Muhammad Shahbaz receives Google Research Scholar award for work on distributed training in the cloud

Shahbaz is working to develop a novel system to enhance the efficiency of distributed training of large-scale deep learning models in the cloud.
Muhammad Shahbaz headshot
Prof. Muhammad Shahbaz

Muhammad Shahbaz, incoming assistant professor of computer science and engineering at the University of Michigan, has received a Google Research Scholar award in support of his project titled “Robust and Tail-Optimal Collective Communication for Distributed Training in the Cloud.” The Google Research Scholar Program supports world-class, innovative research by early-career professors in computer science and related fields. With the support of this award, Shahbaz aims to develop a new collective-communication system to improve the speed and efficiency of distributed training in the cloud.

Distributed training is the current standard for training large-scale deep learning models used in a wide variety of contexts, from large language models (LLMs) to health care. As its name suggests, it involves distributing the training workload across multiple processors, or workers, that are trained in parallel. This significantly speeds up the training process, but with ever-larger datasets and models, growing computational and communication demands threaten to overwhelm distributed training systems, creating a need for more efficient and adaptable approaches.

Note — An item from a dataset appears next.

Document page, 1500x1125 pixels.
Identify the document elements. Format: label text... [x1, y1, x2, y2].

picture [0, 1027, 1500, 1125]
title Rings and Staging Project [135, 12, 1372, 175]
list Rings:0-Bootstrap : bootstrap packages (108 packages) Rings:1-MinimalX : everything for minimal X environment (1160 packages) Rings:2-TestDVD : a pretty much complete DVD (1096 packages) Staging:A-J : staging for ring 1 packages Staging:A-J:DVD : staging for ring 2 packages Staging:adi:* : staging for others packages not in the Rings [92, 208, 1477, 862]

With this in mind, Shahbaz and his collaborators are working to develop a novel system, called Ultima, that will use a set of state-of-the-art tools to ensure time-bounded and predictable training workloads for deep learning models. Using adaptive timeouts, a gradient maximization technique, a method for minimizing dropped gradients, and more, his system will harness the inherent characteristics of distributed training (i.e., resilience to gradient loss) to maximize performance and speed without sacrificing training accuracy. Through these advances, Shahbaz and his team hope to create a reliable model for increasing the speed and predictability of distributed training, benefitting the vast number of current and emerging applications that rely on deep learning models.